##### Given data #####

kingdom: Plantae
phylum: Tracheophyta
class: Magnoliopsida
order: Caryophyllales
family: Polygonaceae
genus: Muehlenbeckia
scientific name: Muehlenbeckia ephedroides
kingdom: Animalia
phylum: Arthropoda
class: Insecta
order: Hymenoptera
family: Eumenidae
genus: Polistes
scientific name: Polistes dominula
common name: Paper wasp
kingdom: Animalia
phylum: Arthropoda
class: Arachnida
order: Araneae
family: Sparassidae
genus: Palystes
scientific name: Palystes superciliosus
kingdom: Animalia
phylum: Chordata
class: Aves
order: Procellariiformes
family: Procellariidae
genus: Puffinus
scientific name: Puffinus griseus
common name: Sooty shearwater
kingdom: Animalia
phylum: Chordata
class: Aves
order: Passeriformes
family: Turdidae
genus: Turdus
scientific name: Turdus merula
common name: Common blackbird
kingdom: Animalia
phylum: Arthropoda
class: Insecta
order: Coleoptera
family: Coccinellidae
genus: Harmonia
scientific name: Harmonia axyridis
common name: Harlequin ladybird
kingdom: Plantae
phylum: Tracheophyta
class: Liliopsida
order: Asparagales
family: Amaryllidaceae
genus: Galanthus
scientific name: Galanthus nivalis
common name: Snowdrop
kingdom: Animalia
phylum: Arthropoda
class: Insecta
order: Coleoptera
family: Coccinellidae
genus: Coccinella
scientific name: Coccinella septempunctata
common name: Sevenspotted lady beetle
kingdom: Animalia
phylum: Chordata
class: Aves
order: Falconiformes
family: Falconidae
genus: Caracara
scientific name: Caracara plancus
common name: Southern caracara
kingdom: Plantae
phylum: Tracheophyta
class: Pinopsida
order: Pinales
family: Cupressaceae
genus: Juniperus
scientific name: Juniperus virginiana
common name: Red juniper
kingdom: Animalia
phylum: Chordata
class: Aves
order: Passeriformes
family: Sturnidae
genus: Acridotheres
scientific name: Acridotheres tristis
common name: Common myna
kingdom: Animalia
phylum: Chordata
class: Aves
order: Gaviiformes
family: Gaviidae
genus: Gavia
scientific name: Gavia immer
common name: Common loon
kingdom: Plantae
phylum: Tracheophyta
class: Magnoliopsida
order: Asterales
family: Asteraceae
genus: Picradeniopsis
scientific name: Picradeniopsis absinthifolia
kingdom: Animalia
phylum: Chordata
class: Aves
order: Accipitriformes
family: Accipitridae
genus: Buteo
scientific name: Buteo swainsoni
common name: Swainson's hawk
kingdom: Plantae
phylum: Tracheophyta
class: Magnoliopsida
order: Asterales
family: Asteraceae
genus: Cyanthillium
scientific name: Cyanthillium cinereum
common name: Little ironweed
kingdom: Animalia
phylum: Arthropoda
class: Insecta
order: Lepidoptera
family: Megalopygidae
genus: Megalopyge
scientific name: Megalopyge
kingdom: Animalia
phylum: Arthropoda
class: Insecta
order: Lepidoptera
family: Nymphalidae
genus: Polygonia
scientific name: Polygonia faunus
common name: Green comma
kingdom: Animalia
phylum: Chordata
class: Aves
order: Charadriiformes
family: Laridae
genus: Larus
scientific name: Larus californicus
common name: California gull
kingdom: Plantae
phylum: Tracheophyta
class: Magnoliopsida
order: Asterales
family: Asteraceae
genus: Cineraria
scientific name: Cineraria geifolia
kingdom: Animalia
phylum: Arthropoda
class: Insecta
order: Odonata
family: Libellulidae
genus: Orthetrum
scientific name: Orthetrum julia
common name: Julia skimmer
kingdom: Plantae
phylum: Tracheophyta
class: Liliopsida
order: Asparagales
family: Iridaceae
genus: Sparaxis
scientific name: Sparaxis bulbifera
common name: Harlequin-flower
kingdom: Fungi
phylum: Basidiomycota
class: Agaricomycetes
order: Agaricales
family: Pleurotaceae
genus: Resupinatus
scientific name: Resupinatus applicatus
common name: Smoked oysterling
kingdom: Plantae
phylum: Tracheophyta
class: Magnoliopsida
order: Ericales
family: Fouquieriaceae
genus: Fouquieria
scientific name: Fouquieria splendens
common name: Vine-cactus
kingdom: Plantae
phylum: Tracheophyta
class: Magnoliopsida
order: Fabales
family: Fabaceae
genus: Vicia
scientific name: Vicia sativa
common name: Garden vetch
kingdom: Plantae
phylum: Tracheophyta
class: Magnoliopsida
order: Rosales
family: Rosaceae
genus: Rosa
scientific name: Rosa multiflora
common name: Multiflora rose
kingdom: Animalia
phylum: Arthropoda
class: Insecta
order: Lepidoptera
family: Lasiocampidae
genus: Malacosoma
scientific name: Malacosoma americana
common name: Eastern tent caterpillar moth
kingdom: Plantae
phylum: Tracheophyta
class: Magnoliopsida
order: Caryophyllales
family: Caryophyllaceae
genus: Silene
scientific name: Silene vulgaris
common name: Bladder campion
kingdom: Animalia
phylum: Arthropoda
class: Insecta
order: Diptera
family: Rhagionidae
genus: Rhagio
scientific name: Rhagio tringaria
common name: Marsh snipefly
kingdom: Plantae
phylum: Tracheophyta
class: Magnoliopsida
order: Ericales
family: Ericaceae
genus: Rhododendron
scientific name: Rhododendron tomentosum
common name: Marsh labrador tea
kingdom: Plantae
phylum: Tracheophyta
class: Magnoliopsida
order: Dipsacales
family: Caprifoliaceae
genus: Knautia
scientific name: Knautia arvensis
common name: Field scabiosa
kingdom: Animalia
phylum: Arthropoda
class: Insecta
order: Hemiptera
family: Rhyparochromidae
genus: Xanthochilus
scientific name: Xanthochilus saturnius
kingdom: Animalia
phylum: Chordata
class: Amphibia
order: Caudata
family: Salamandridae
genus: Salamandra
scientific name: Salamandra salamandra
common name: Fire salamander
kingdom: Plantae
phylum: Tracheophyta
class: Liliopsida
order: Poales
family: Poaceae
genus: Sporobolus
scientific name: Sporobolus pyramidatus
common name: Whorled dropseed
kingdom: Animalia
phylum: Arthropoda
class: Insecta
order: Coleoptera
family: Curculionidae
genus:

#####

= Problem =
Give the lines of the records starting at the line containing "common name: Smoked oysterling" and ending at the line containing "genus: Sporobolus", both included, as a Markdown table with the columns Row and Entry. Number each line in Row and leave out blank lines.

= Reply to the exercise =
| Row | Entry |
|---|---|
| 1 | common name: Smoked oysterling |
| 2 | kingdom: Plantae |
| 3 | phylum: Tracheophyta |
| 4 | class: Magnoliopsida |
| 5 | order: Ericales |
| 6 | family: Fouquieriaceae |
| 7 | genus: Fouquieria |
| 8 | scientific name: Fouquieria splendens |
| 9 | common name: Vine-cactus |
| 10 | kingdom: Plantae |
| 11 | phylum: Tracheophyta |
| 12 | class: Magnoliopsida |
| 13 | order: Fabales |
| 14 | family: Fabaceae |
| 15 | genus: Vicia |
| 16 | scientific name: Vicia sativa |
| 17 | common name: Garden vetch |
| 18 | kingdom: Plantae |
| 19 | phylum: Tracheophyta |
| 20 | class: Magnoliopsida |
| 21 | order: Rosales |
| 22 | family: Rosaceae |
| 23 | genus: Rosa |
| 24 | scientific name: Rosa multiflora |
| 25 | common name: Multiflora rose |
| 26 | kingdom: Animalia |
| 27 | phylum: Arthropoda |
| 28 | class: Insecta |
| 29 | order: Lepidoptera |
| 30 | family: Lasiocampidae |
| 31 | genus: Malacosoma |
| 32 | scientific name: Malacosoma americana |
| 33 | common name: Eastern tent caterpillar moth |
| 34 | kingdom: Plantae |
| 35 | phylum: Tracheophyta |
| 36 | class: Magnoliopsida |
| 37 | order: Caryophyllales |
| 38 | family: Caryophyllaceae |
| 39 | genus: Silene |
| 40 | scientific name: Silene vulgaris |
| 41 | common name: Bladder campion |
| 42 | kingdom: Animalia |
| 43 | phylum: Arthropoda |
| 44 | class: Insecta |
| 45 | order: Diptera |
| 46 | family: Rhagionidae |
| 47 | genus: Rhagio |
| 48 | scientific name: Rhagio tringaria |
| 49 | common name: Marsh snipefly |
| 50 | kingdom: Plantae |
| 51 | phylum: Tracheophyta |
| 52 | class: Magnoliopsida |
| 53 | order: Ericales |
| 54 | family: Ericaceae |
| 55 | genus: Rhododendron |
| 56 | scientific name: Rhododendron tomentosum |
| 57 | common name: Marsh labrador tea |
| 58 | kingdom: Plantae |
| 59 | phylum: Tracheophyta |
| 60 | class: Magnoliopsida |
| 61 | order: Dipsacales |
| 62 | family: Caprifoliaceae |
| 63 | genus: Knautia |
| 64 | scientific name: Knautia arvensis |
| 65 | common name: Field scabiosa |
| 66 | kingdom: Animalia |
| 67 | phylum: Arthropoda |
| 68 | class: Insecta |
| 69 | order: Hemiptera |
| 70 | family: Rhyparochromidae |
| 71 | genus: Xanthochilus |
| 72 | scientific name: Xanthochilus saturnius |
| 73 | kingdom: Animalia |
| 74 | phylum: Chordata |
| 75 | class: Amphibia |
| 76 | order: Caudata |
| 77 | family: Salamandridae |
| 78 | genus: Salamandra |
| 79 | scientific name: Salamandra salamandra |
| 80 | common name: Fire salamander |
| 81 | kingdom: Plantae |
| 82 | phylum: Tracheophyta |
| 83 | class: Liliopsida |
| 84 | order: Poales |
| 85 | family: Poaceae |
| 86 | genus: Sporobolus |